For most of that time, he is believed to have lived quietly in a cluster of dormitories for transients in a rural area just outside the Merced city limits, drawing no attention to himself as he worked as a maintenance man.

"It's not really the kind of place that's going to check someone's background when they move in," Merced County sheriff's spokesman Tom MacKenzie said Thursday.

But Clouston apparently hadn't counted on the power of television.

He was sitting on a porch reading a newspaper Tuesday when he was arrested by a fugitive task force that had been tipped off by an "America's Most Wanted" viewer who recognized him, the latest in a string of fugitives tripped up in the region because of the Fox program or other media and Internet sites."It is extremely effective," said FBI special agent Steve Dupre, spokesman for the Sacramento FBI field office.

In fact, such tips have resulted in numerous arrests in the region, and law enforcement agencies say they increasingly work with the program and other media to ferret out fugitives when the trail has gone cold.

Airing segments on "America's Most Wanted" has resulted in about 150 fugitives being arrested in California in the past 23 years, said Angeline Hartmann, a correspondent with the program in Bethesda, Md.
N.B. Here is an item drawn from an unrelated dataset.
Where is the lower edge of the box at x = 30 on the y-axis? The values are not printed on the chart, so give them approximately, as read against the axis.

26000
Nationwide, 1,118 have been found, she said.

Four years ago, a convicted sex offender from Sacramento named David John Sprong Jr. fled the state on the eve of a court hearing and disappeared with his girlfriend and their 9-year-old daughter.
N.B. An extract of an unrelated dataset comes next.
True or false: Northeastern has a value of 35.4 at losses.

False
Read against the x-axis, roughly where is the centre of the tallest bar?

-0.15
Sprong was gone for 11 months. Meanwhile, Mike Rayfield, who headed the Sacramento FBI's fugitive section at the time, worked with "America's Most Wanted" to track him.

Rayfield flew to Washington, D.C., with Sacramento County Sheriff's Detective Kevin Givens for the first broadcast focusing on Sprong. By the time Rayfield had arrived back in Sacramento, his cell phone was filled with messages about a particularly tantalizing tip.

"We got this tip that he was in Houston, which sounded really good," Rayfield said.

Sprong was watching the show, too, and took off before authorities arrived.

But the FBI wasn't done looking, and "America's Most Wanted" eagerly broadcast two more segments on Sprong in the next few weeks.

He was arrested in February 2007 in Baton Rouge, La., and 17 months later was sentenced in Sacramento Superior Court to more than 26 years in prison.

A few months ago, a snippet aired on the program about a man wanted by Sacramento police in a sex assault case involving a juvenile, police spokesman Sgt. Norm Leong said.

A viewer tip led authorities to a homeless shelter in Texas, where the man was arrested, Leong said.

Without the help of fugitive programs or websites such as the FBI's Ten Most Wanted list, finding fugitives in shelters or group homes like the one Clouston was found at in Merced is next to impossible.

"You can go into these places and nobody knows," said Sacramento bounty hunter Leonard Padilla, who had one of his agents track a fugitive last year to the same compound where Clouston was found.